Page images and extracted text:
____________

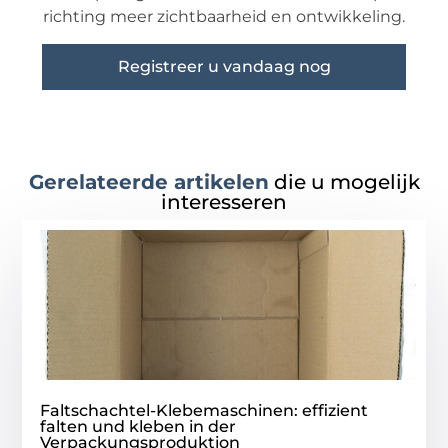
richting meer zichtbaarheid en ontwikkeling.
Registreer u vandaag nog
Gerelateerde artikelen
die u mogelijk
interesseren
Faltschachtel-Klebemaschinen: effizient
falten und kleben in der
Verpackungsproduktion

____________

Aim of the exercise:
Could you write out the records again exactly, omitting each image?

Exercise output:
richting meer zichtbaarheid en ontwikkeling.
Registreer u vandaag nog
Gerelateerde artikelen
die u mogelijk
interesseren
Faltschachtel-Klebemaschinen: effizient
falten und kleben in der
Verpackungsproduktion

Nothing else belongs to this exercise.